XLSX and DataFrame column type

Hello everyone :grin:,
I want to load an excel file with the XLSX.jl package and then convert it to DataFrame with DataFrame.jl with the following code:

data = DataFrame(XLSX.readtable(path_data, "Sheet1"))

However, the type of all columns is automatically set to Any. This is very annoying when, for example, you want to plot with Makie, which doesn’t accept Any types (even though the columns used are composed of a single type, such as FLoat64). This means you have to convert the input to the correct type every time, and give it to Makie.jl.
How can I set the correct column type directly when loading an Excel file with XLSX.jl / DataFrame.jl?

Thanks in advance
fdekerm

Check this post and thread.

3 Likes

Thanks, I indeed read the doc too quickly!
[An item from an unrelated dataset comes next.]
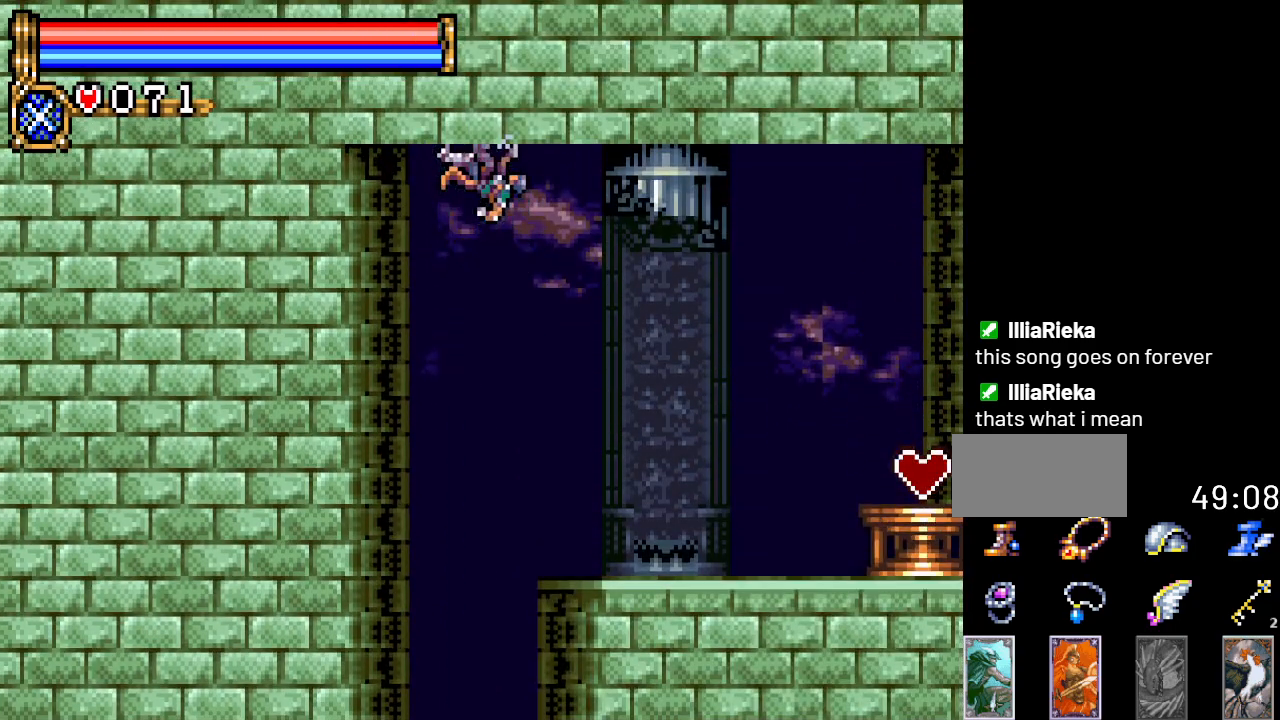
{"buttons": ["DPAD_RIGHT"], "events": []}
You need to add the infer_eltypes argument to XLSX.readtable

1 Like

To take advantage of CSV.read’s eltype capabilities (such as conversion to InlineStrings) and other keyword arguments, something similar to this function may be useful:

function exceltodf(path, file, sheetname)
    inp = joinpath(path, file)
    io = IOBuffer()
    CSV.write(io, DataFrame(XLSX.readtable(inp, sheetname)))
    df = CSV.read(seekstart(io), DataFrame; normalizenames = true, dateformat = "m/d/Y", missingstring = "")
    close(io)
    return df
end
1 Like